In question in particular, article 19 of the ukase on nuclear deterrence (PDF in Russian)dated 2020, which provides for the possibility of using these weapons in the following cases: data “reliable” on a ballistic missile attacking Russia or its allies; use of nuclear weapons by an adversary; attack on critical sites, threatening the possibility of a Russian nuclear response; aggression with conventional weapons threatening the existence of the state.

“Russia has the right to use nuclear weapons if necessary. In predetermined cases. In strict accordance with the fundamental principles of nuclear deterrence policy.”

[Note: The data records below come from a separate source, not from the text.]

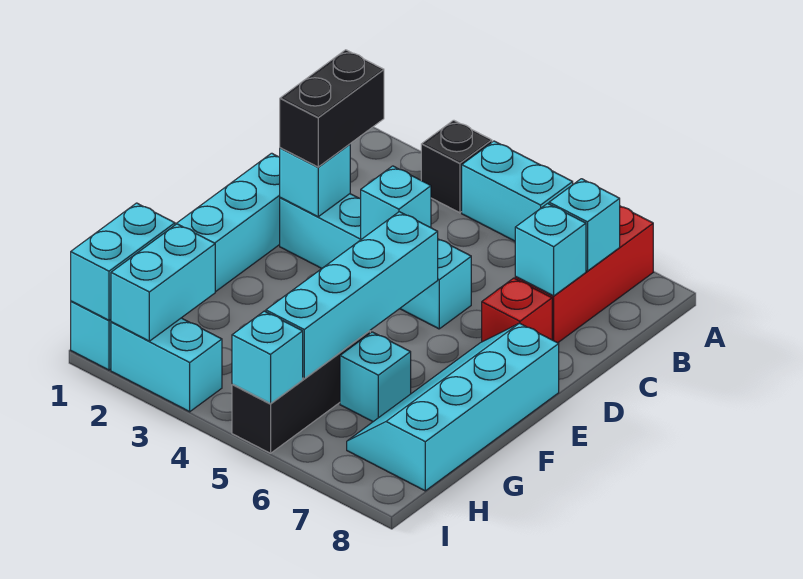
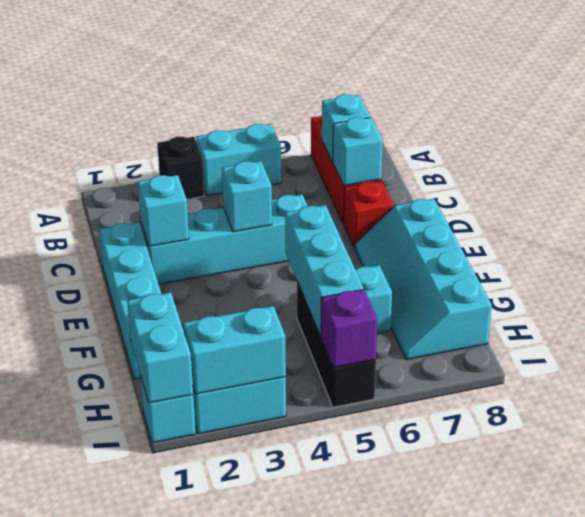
black 1x2 brick [280,50,384,167] -> none
cyan 1x4 brick [266,212,438,379] -> cyan 1x3 brick [285,205,364,337]
cyan 1x2 brick [111,224,215,341] -> cyan 1x2 brick turned to [183,306,286,394]
cyan 1x1 brick [232,311,303,404] -> purple 1x1 brick [321,289,378,367]

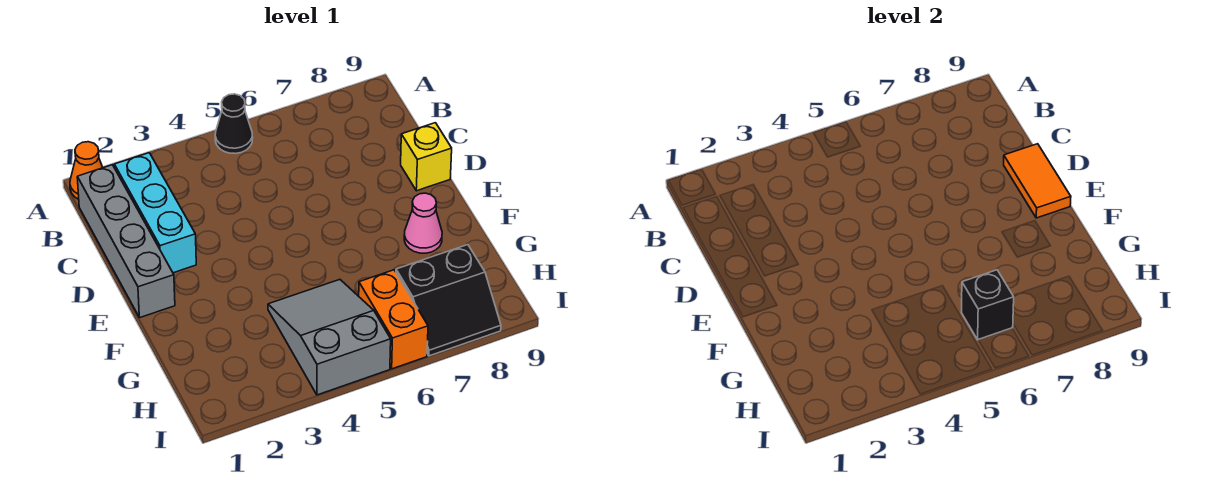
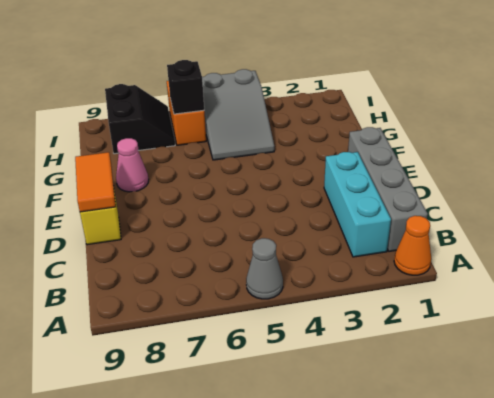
black 1x1 cone [215,94,253,154] -> grey 1x1 cone [246,238,283,299]
black 2x2 slope [396,245,501,356] -> black 2x2 slope turned to [105,84,175,154]

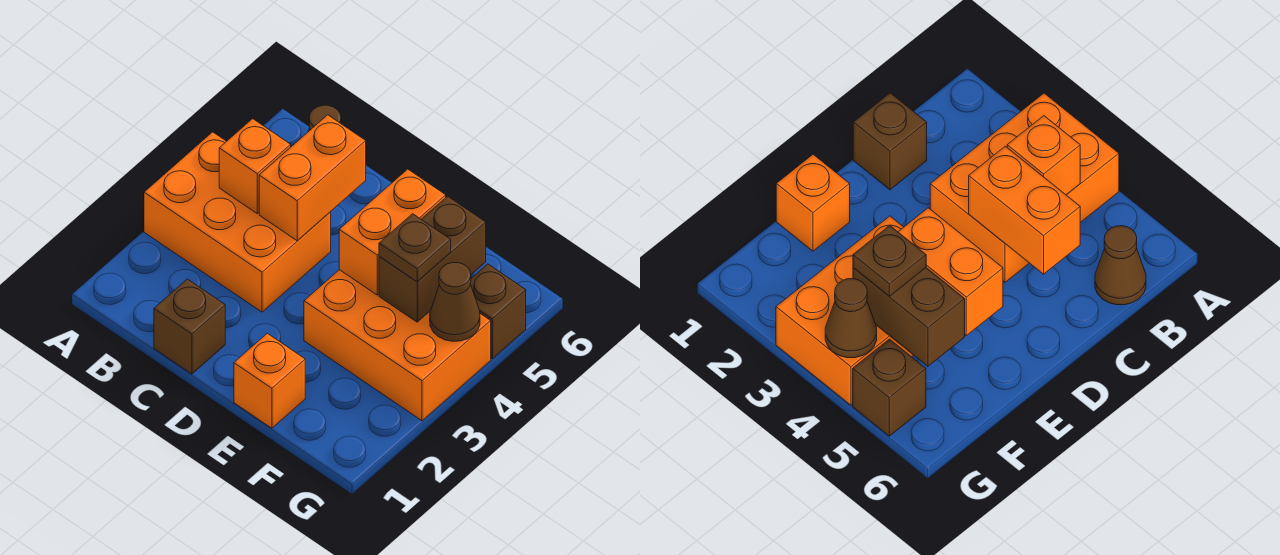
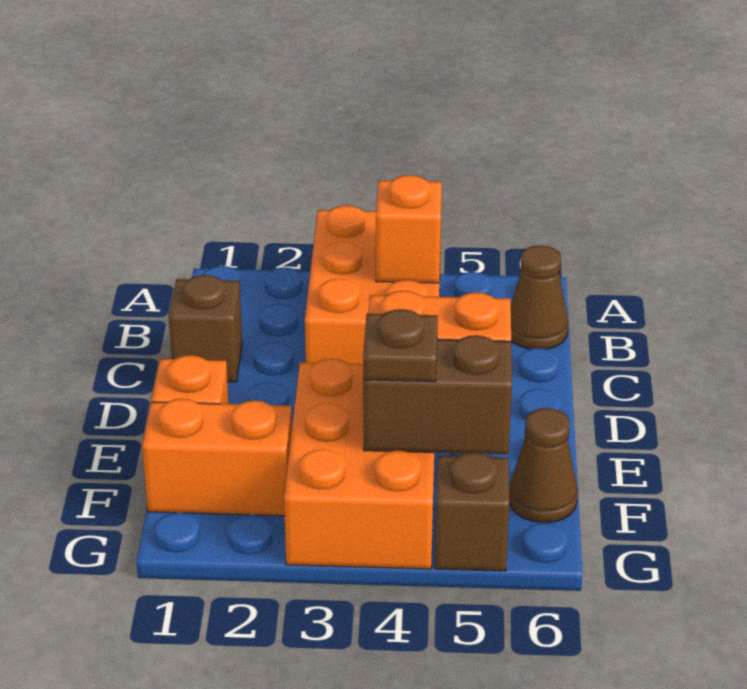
orange 1x2 brick [259,115,366,241] -> orange 1x2 brick moved to [142,399,292,516]
brown 1x1 cone [430,263,480,341] -> brown 1x1 cone moved to [509,408,578,523]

Dmitry Medvedev, former President of Russia

on his Telegram account

This last point, with its ambiguous formulation, has sparked debate among researchers. “It should (…) be noted that ‘the existence of Russia’ could have a fairly broad definition of Vladimir Putin’s point of view”underlines the political scientist Bruno Tertrais, in an article published by The Great Continent. “Additionally, some Western statements may have added to Moscow’s nervousness.” At this stage, however, nothing “does not seem to be able to justify the intentional use of nuclear weapons against Ukraine or, a fortiori, against NATO”says the Geneva Center for Security Policy (in English).

Washington, for its part, says it takes these threats seriously. Without observing, however, any element in this direction. “We have seen no reason to adjust our own nuclear posture at this time”a White House spokesman said on Sunday, quoted by the New York Times (in English). Already in May, the CIA had observed no “concrete evidence suggesting that Russia was planning the deployment or even the potential use of tactical nuclear weapons”in the words of its director William Burns, quoted by the FinancialTimes (in English).

“We are entering a phase of uncertainty, even if the probability of employment is very low.”

Stéphane Audrand, adviser specializing in armaments

at franceinfo

Shortly after the start of the war, Vladimir Putin had already “put on alert” the nuclear deterrent. Without this resulting in military movements. “The grammar of strategic dialogue worked”summarizes Stéphane Audrand, and at this stage, “there was no real break in the nuclear taboo”.

Vladimir Putin’s warning seems addressed primarily to kyiv, which is continuing its counter-offensive around Lyman. The Kremlin also repeated on Tuesday that the pseudo-referendums will have consequences for the security of the annexed regions. “Will the Ukrainians accept this aggressive sanctuarization by nuclear power”, asks Stéphane Audrand, where will they continue their efforts in the Donbass? Response after the announcement of the annexations, the results being a foregone conclusion.